▶ [Record extracts]:
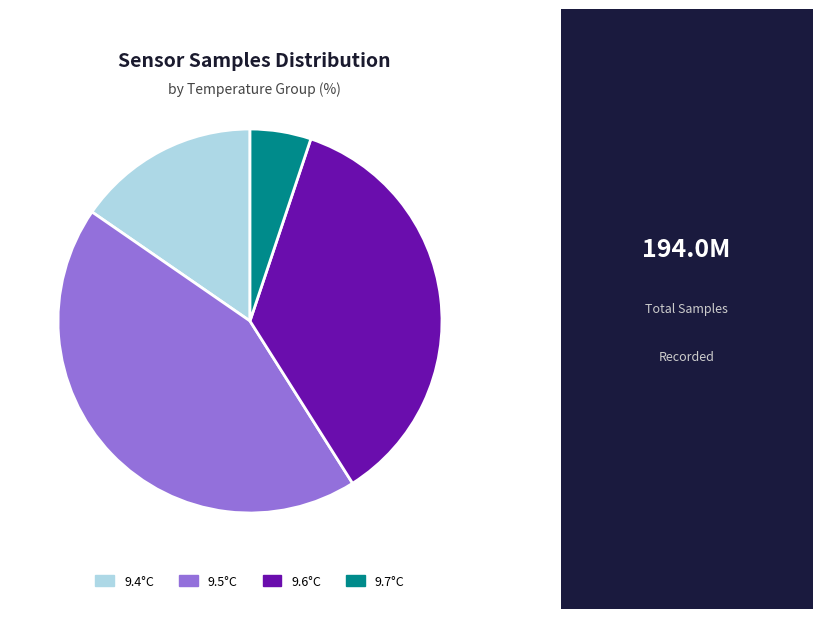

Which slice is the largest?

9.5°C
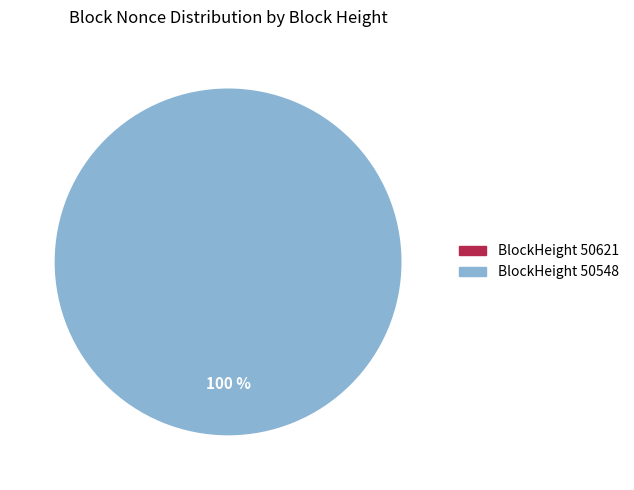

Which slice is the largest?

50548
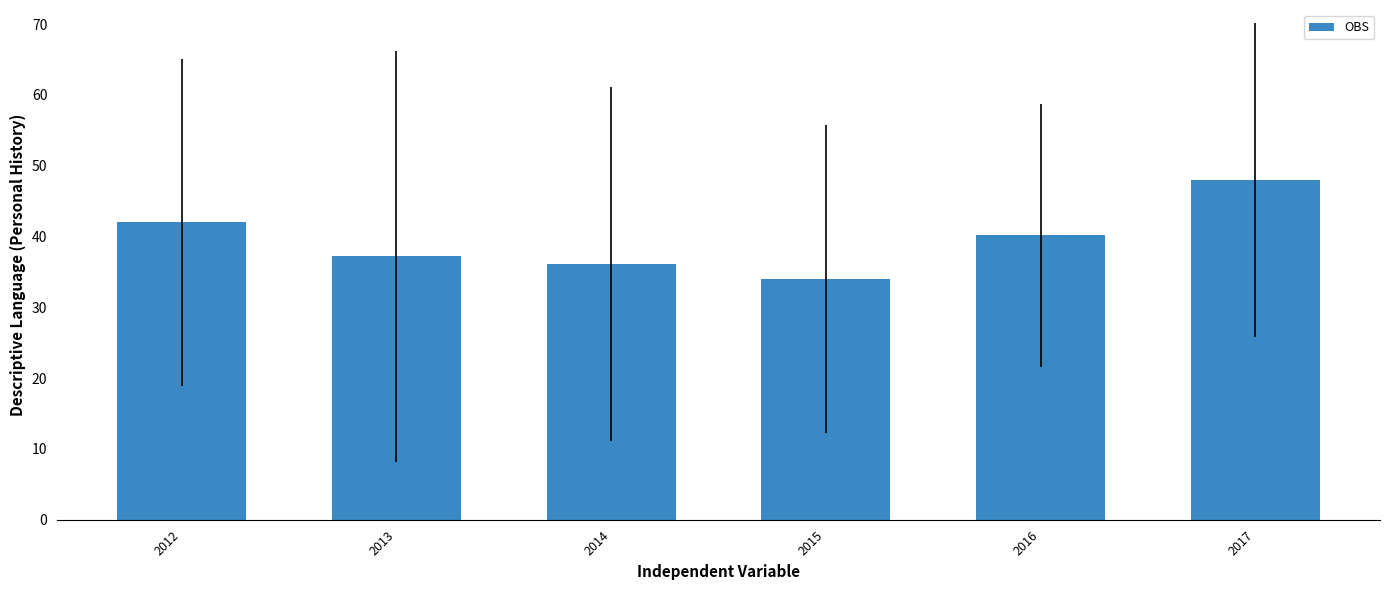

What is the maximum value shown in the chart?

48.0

▶ [What is being asked]:
Please rewrite the material above with "slice" swapped for "segment" everywhere, changing nothing else and omitting the pictures.

▶ [Result of the exercise]:
Which segment is the largest?

9.5°C

Which segment is the largest?

50548

What is the maximum value shown in the chart?

48.0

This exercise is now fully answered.